# An Actual Grilled Cheese...



## adiochiro3 (Jan 15, 2012)

I'm smoking a couple of pork roasts and some kielbasa this afternoon (Q-view on that later).  After getting all of that in the Weber, it was past lunch time, so I threw some soup on the the stove and got set to make a couple of grilled cheese sandwiches.  I realized I had an actual grill all fired up, so right over the hot coals it went.  Holy Moly, what an awesome twist!  Smokey and crispy -- so good, we each had to make another (LOL)!








Here's the close-up...







Cheddar and Havarti cheeses grilled over hardwood coals with hickory chips.

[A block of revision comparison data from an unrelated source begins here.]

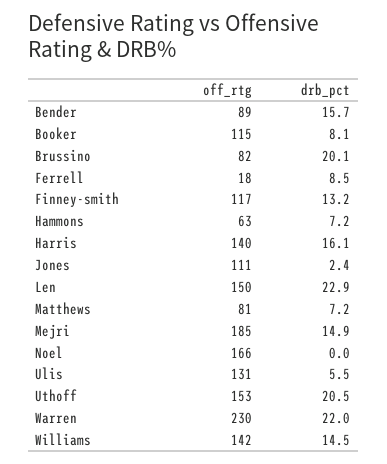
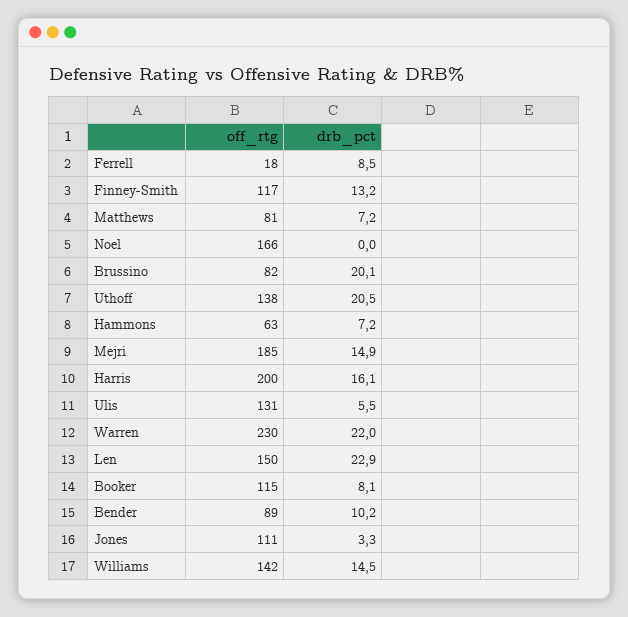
drb_pct, Bender: 15.7 -> 10.2
off_rtg, Harris: 140 -> 200
drb_pct, Jones: 2.4 -> 3.3
off_rtg, Uthoff: 153 -> 138

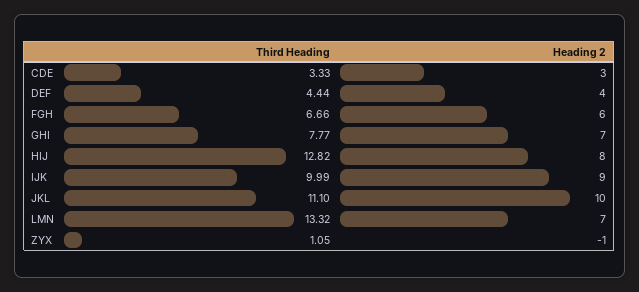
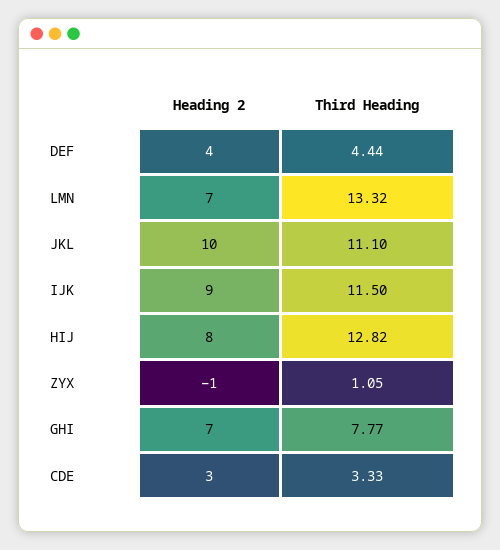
Third Heading, FGH: 6.66 -> none
Heading 2, FGH: 6 -> none
Third Heading, IJK: 9.99 -> 11.5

Sometimes it's just the simple things, ya know?

Thanks for looking!


----------



## alelover (Jan 15, 2012)

Great idea. I'm going to try that.


----------



## scarbelly (Jan 16, 2012)

Great idea James - awesome looking grilled cheese


----------



## bmudd14474 (Jan 16, 2012)

looks awesome


----------



## SmokinAl (Jan 16, 2012)

Never would have thought of that! Great idea!


----------



## sprky (Jan 16, 2012)

cool I never even thought about doing that. I gotta try it


----------



## sunman76 (Jan 16, 2012)

going to have to give that a try!


----------



## chef jimmyj (Jan 16, 2012)

Must be the KID in me but add some T'mater Soup, fer Dippin', and I'm feelin' 5 again...Mmm...Mmm...Good!...JJ


----------



## dewetha (Jan 16, 2012)

nothing like a good grilled cheese sandwich.


----------



## adiochiro3 (Jan 16, 2012)

Chef JimmyJ said:


> Must be the KID in me but add some T'mater Soup, fer Dippin', and I'm feelin' 5 again...Mmm...Mmm...Good!...JJ




That's what I was thinking!  Thanks for all the encouragement, guys!  Those puppies sure were tasty!  I'm already thinking of ways to kick it up a notch or two.  So many options....


----------



## smokinhusker (Jan 16, 2012)

Chef JimmyJ said:


> Must be the KID in me but add some T'mater Soup, fer Dippin', and I'm feelin' 5 again...Mmm...Mmm...Good!...JJ




Those look really good...gonna have to try those sometime while camping!


----------



## capntrip (Jan 20, 2012)

Looks quite yummy!!


----------